When it comes to cyber, the defensive side gets the most attention. But a new report out Monday explores the “poorly understood but possibly revolutionary” offensive side of cyber, suggesting a more delineated path forward for the Defense Department .
Opinions — both legal and normative — vary on when, how or even if the U.S. can use such offensive cyber-methods. Regardless, the Center for Strategic and International Studies report points out the U.S. has already approved offensive cyber-capabilities, “though under tight restrictions.” But as the study highlights, there is no set plan across DOD to experiment and create guidelines for offensive cyber-weapons, which have the potential to “scale dramatically” and save the military considerable money in a fiscally tight era.
“A single algorithm could disable a whole class of adversary systems, for example,” writes report author Maren Leed, a senior adviser at CSIS and former senior adviser to the Army chief of staff. “They can operate at the speed of light, providing a timeliness that is increasingly necessary but difficult to achieve with shrinking inventories of far-flung traditional platforms.”
Cyber-weapons are versatile, beneficial in warfare and reconstruction. But the military has yet to define exactly what legal guidelines apply to cyber-weapons and the offensive cyber-capabilities are not yet fully developed.
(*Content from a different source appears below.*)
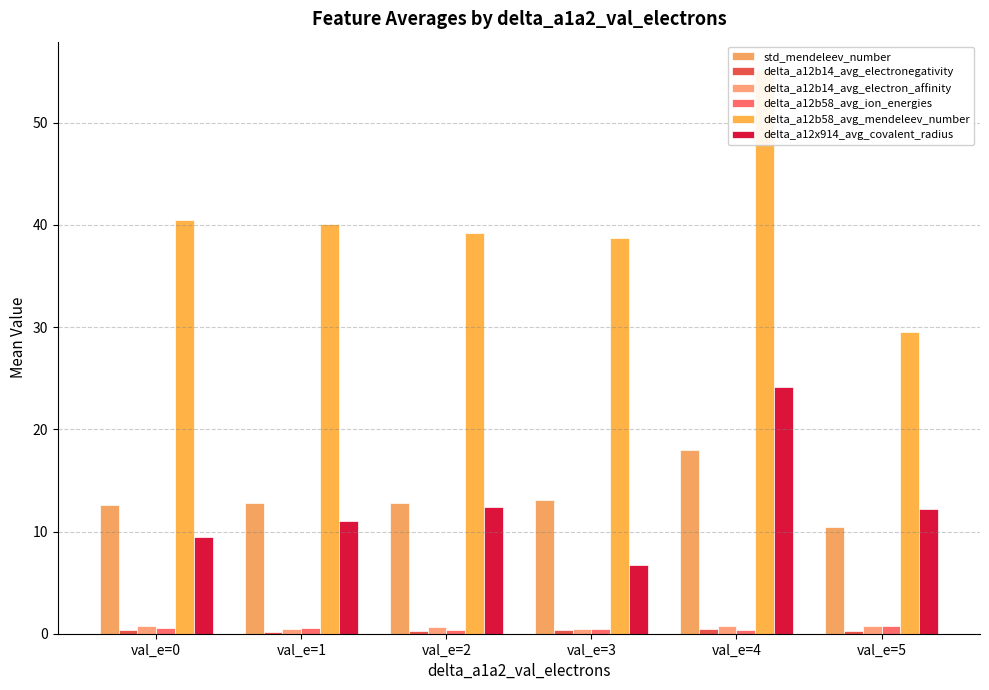

Which series has the largest total across all categories?

delta_a12b58_avg_mendeleev_number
So while the potential exists, even offensive cyber-proponents are “trapped by circular logic,” according to the report. Without the capabilities, considering possible future uses seems rash, which makes it easier to avoid the conversation about exactly when these cyber-tools might be used. Nothing happens.
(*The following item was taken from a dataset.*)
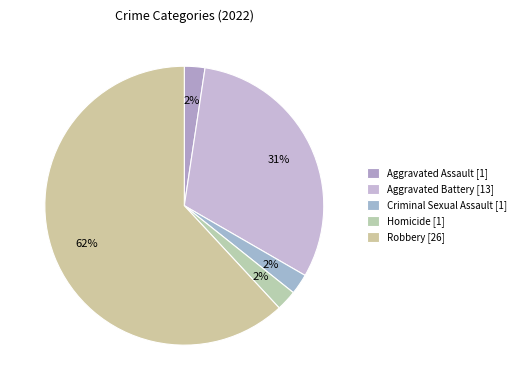

What percentage is the Aggravated Battery slice, to the nearest percent?

31%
“This paper recommends steps to break this cycle by establishing a more explicit plan for robust experimentation,” the report reads.
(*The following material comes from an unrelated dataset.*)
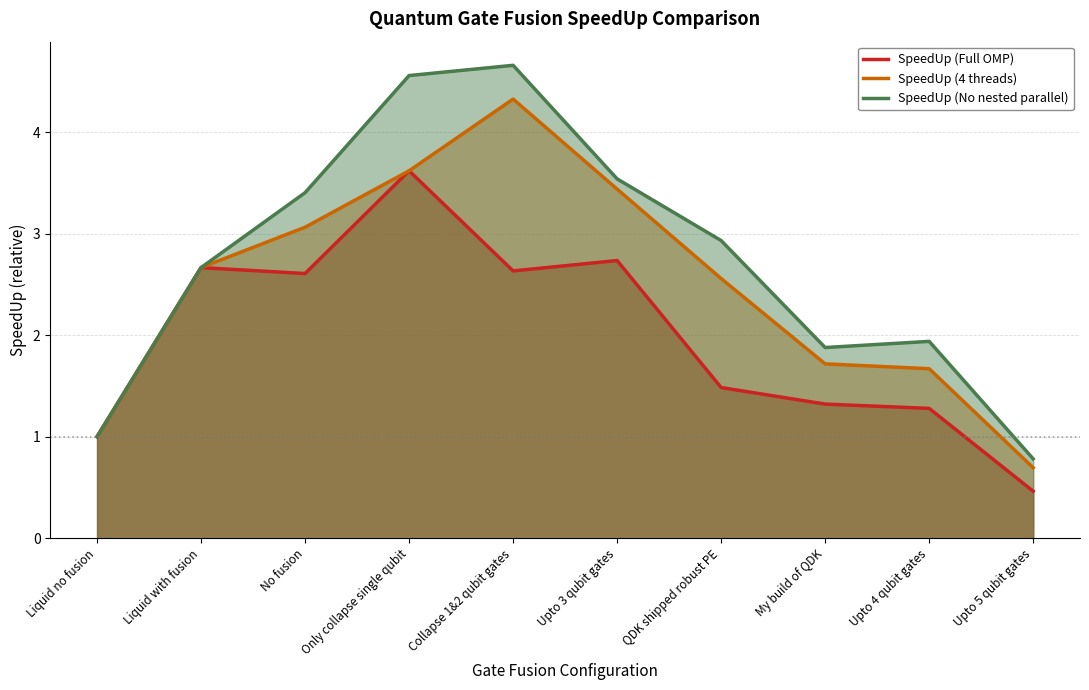

True or false: SpeedUp (No nested parallel) has more than 2 interior local peaks.

False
First, Defense Secretary Chuck Hagel should be clear that offensive cyber-capabilities that support operational and tactical commanders are consistent with current law and policy. Second, Hagel should create a department-wide plan to “experiment and exercise” offensive cyber tools.
But for now these experiments should stay high level, with only U.S. Cyber Command commanders having the authority to conduct offensive cyber-attacks. As Joint Chiefs of Staff Chairman Martin Dempsey has acknowledged, it’s still unclear what each service’s role is in cyber-warfare, making it difficult to decide what offensive cyber-capabilities to give to service-specific commanders.
For all the legal and policy uncertainty around offensive cyber-tools, the study found a “general consensus” among legal and policy experts that service-specific commanders could eventually receive this responsibility.
Opinions on the technical details remain divided, however.
“Lack of consensus in areas such as technical feasibility, intelligence equities and capacity and resource requirements suggest that additional experimentation and application is needed, in controlled settings, to enable an informed decision on greater decentralization of attack authorities,” the report concludes.